Yusuf Bin Ahmed Kanoo Group يوسف بن أحمد كانو
- Type: Private
- Founded: 1890; 136 years ago
- Headquarters: Manama, Bahrain,
- Key people: Khalid Mohammed Kanoo (Group Chairman) Fawzi Ahmed Kanoo (Deputy Chairman) Maarten Geeraerts (Group Chief Executive Officer)
- Divisions: Kanoo Capital, Industrial & Energy, Kanoo Travel, Shipping & Logistics, and Real Estate
- Website: http://www.kanoo.com

= Yusuf Bin Ahmed Kanoo Group =

Business conglomerate

The Yusuf Bin Ahmed Kanoo Group (also known as: YBA Kanoo Group) is a privately held business conglomerate established in 1890. It is one of the largest family-owned multinationals in the Middle East, with complementary businesses and strategic partnerships. It has a physical presence across the Middle East, North Africa, Europe and Asia, and a 4,000-strong workforce, covering a broad range of sectors. Its business groups include: Kanoo Capital, Industrial & Energy, Travel, Shipping & Logistics and Real Estate.

==History==
Established in the Kingdom of Bahrain in 1890 by Haji Yusuf bin Ahmed Kanoo as a small family trading and shipping business, the YBA Kanoo Group evolved into a diversified conglomerate that provides a broad range of products and services. YBA Kanoo has wholly owned activities across the Persian Gulf, in Bahrain, Saudi Arabia, UAE (as The Kanoo Group), Oman, and Qatar, and expanding beyond the region to cover Egypt, South Africa, UK, France and India. It is a trusted trading name in the region, and cited by Bahrain's King Hamad bin Isa Al Khalifa as a key contributor to economic growth and development.

==Business Groups==
Kanoo Group consists of the following business groups:

=== Kanoo Capital ===
Kanoo Capital manages the group's investments, providing high inflation-adjusted returns to support both the current and long-term needs of the Group. Its investment approach is a hybrid model of direct securities trading and long-term investment, which seeks appropriate risk-adjusted asset allocation.

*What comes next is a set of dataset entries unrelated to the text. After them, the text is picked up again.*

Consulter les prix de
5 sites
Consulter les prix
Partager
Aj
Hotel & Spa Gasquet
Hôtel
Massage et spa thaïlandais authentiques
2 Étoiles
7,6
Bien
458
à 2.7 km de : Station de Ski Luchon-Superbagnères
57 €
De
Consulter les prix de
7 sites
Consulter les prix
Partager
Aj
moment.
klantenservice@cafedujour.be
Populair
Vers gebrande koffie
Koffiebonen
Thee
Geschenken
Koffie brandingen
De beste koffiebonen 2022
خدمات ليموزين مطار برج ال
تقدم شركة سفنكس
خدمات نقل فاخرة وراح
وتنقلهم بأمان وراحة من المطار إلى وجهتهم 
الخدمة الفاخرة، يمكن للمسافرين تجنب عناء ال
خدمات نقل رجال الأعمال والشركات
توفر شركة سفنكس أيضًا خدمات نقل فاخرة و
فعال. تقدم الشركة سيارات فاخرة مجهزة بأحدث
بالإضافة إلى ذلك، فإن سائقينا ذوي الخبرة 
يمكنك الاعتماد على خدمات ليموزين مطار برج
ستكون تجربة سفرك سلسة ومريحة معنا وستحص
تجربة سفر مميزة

=== Industrial & Energy ===
YBA Kanoo's largest division is Industrial & Energy, which was restructured in 2018 to transform from being a sector-focused business and streamlining into five business units groups. The units are: Small to Medium Engineering, Procurement and Construction (EPC), Fabrication & Construction, Operations & Maintenance, Plant & Machinery and Drilling & Chemicals. It represents leading global brands such as Grove, Manitowoc, Hyster, Perkins and Bobcat. Its client base includes Saudi Aramco, SABIC, Ma’aden, Abu Dhabi National Oil Company (ADNOC), and BAPCO. The division has more than 15 branches across Saudi Arabia, UAE, Bahrain, Oman and Qatar.

=== Kanoo Travel ===
Kanoo Travel launched in the late 1930s, and was the first IATA member agency in the GCC. It has since grown to become the largest travel company in the Middle East, with over 900 employees across the region, operating a network of 70 IATA locations.

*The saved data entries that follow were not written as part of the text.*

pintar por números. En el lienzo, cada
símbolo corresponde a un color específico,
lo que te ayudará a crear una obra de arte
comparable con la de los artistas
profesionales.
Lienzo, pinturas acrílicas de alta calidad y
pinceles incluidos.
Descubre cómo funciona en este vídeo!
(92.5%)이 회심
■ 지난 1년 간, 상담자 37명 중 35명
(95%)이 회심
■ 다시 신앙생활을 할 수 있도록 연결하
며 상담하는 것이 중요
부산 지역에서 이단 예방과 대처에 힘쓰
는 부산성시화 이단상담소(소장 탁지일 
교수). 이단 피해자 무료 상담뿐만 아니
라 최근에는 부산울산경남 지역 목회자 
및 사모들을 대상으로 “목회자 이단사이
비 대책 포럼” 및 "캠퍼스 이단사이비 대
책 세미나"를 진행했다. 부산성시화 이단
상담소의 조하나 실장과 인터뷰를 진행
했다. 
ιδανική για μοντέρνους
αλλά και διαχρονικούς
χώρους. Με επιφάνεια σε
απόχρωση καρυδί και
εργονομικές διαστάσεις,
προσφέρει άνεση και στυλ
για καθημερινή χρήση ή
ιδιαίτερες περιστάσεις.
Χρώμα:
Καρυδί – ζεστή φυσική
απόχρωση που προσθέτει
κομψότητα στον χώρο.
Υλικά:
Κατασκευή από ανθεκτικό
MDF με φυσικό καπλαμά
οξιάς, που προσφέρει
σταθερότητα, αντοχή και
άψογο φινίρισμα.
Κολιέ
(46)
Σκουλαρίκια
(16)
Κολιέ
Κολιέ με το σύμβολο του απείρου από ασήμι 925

It has established partnerships in Saudi Arabia, Bahrain, the UAE, Qatar, Oman, Egypt, Lebanon, the United Kingdom and France. YBA Kanoo's Travel division specialises in corporate travel, Meetings, Incentives, Conferences, and Events (MICE), leisure and holiday travel, airline representation and marine travel.

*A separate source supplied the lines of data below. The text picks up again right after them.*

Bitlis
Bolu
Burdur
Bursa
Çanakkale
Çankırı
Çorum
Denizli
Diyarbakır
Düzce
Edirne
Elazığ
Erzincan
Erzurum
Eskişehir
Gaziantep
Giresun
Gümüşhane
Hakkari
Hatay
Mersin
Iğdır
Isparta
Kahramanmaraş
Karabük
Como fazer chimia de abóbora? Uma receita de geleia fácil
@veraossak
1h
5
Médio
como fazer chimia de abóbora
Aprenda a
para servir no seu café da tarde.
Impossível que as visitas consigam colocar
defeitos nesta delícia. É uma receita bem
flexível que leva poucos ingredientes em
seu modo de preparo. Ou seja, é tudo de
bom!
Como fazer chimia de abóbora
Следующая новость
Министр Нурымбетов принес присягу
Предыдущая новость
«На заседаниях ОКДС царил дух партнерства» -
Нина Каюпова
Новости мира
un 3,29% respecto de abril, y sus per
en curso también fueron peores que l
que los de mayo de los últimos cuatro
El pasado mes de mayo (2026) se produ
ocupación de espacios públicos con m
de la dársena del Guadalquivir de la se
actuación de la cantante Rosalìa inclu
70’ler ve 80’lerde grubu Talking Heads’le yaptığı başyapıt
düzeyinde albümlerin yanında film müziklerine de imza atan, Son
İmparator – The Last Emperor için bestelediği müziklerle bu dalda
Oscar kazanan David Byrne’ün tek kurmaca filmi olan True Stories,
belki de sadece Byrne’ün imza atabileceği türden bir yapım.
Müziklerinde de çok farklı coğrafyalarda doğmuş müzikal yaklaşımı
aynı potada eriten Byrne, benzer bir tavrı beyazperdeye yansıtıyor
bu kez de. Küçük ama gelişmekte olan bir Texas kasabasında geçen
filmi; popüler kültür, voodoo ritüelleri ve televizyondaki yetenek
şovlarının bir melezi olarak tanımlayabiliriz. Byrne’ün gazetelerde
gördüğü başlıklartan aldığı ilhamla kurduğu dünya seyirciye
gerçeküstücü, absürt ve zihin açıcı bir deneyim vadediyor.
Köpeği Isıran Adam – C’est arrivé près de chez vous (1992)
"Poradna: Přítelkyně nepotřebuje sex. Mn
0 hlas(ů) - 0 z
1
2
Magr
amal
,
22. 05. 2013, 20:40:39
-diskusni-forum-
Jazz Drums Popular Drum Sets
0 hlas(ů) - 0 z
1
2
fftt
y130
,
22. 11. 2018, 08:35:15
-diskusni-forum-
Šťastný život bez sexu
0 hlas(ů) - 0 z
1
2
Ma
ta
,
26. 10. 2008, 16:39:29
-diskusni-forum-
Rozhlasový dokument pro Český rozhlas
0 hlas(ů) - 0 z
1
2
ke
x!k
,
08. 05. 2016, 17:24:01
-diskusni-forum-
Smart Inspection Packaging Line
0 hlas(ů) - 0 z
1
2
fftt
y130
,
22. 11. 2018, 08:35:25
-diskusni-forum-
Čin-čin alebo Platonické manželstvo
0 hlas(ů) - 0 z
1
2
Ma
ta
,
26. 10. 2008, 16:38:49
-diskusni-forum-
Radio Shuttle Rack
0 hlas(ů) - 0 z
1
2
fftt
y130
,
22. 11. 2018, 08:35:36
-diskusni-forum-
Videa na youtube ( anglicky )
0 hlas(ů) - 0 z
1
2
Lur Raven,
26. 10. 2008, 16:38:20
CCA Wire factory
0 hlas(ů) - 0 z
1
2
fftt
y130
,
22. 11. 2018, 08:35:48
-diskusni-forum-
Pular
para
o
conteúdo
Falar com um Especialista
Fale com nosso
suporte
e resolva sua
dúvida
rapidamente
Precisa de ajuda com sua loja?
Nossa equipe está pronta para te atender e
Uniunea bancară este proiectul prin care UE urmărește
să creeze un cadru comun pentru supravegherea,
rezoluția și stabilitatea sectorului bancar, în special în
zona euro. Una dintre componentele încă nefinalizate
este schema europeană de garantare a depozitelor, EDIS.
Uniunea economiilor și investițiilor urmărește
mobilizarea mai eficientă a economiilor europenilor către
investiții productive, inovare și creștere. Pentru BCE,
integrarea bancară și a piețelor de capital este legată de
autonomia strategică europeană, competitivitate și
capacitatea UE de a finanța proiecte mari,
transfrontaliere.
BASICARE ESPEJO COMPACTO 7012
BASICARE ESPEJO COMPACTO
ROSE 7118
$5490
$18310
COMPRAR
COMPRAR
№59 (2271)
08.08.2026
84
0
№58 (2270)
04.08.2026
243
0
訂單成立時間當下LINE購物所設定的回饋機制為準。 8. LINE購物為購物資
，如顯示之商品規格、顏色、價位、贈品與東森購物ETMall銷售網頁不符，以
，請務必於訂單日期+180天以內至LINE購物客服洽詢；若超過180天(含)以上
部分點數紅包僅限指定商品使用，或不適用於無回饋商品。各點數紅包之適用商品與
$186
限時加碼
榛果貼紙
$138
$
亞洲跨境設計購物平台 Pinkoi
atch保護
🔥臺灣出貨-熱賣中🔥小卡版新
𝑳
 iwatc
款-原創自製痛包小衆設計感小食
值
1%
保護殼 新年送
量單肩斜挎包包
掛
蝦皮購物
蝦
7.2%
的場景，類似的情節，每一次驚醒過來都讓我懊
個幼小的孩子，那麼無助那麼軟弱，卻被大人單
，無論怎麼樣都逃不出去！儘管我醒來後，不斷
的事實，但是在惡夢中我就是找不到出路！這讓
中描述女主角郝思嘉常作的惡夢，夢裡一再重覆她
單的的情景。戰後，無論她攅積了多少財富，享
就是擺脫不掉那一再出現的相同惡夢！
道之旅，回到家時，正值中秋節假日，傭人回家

Kanoo Travel represents American Express in Bahrain and Saudi Arabia, with which it has a master franchise agreement covering the Levant, North Africa, the GCC, Iraq, and the CIS countries.

=== Shipping and logistics ===
==== Kanoo Shipping ====
Kanoo Shipping operates in 20 countries. It now assists over 17,000 ships calls a year through a network that covers all ports from the Suez Canal to Sri Lanka and East/South Africa.

In addition to its offices and joint ventures in the Arabian Peninsula, Egypt, and South Africa, the Company's regional network operates through partnerships in Jordan, Lebanon, Pakistan, India, Sri Lanka, Seychelles, Kenya, Tanzania, and Mozambique.

==== Kanoo Logistics ====
Kanoo Logistics is one of the largest logistics companies in the region. The division has a presence throughout the GCC, and facilities in Saudi Arabia, Bahrain, the UAE (Dubai, Jebel Ali and Abu Dhabi), Oman, and Qatar.

=== Real Estate ===
Real Estate's portfolio covers a range of diversified properties in locations that include residential, commercial, and industrial real estate across Bahrain, Saudi Arabia, and the UAE. The division's core lines of business include project development, project management, asset management, and facilities management.

== Partnerships, joint ventures and related businesses ==
Partnerships, joint ventures and related businesses include Maersk, BDP International, BASF, Johnson Arabia, Akzo Nobel, Bahrain Airport Services, National Bank of Bahrain, Gulf Hotels Group, BASREC, Freightworks, Larsen & Toubro.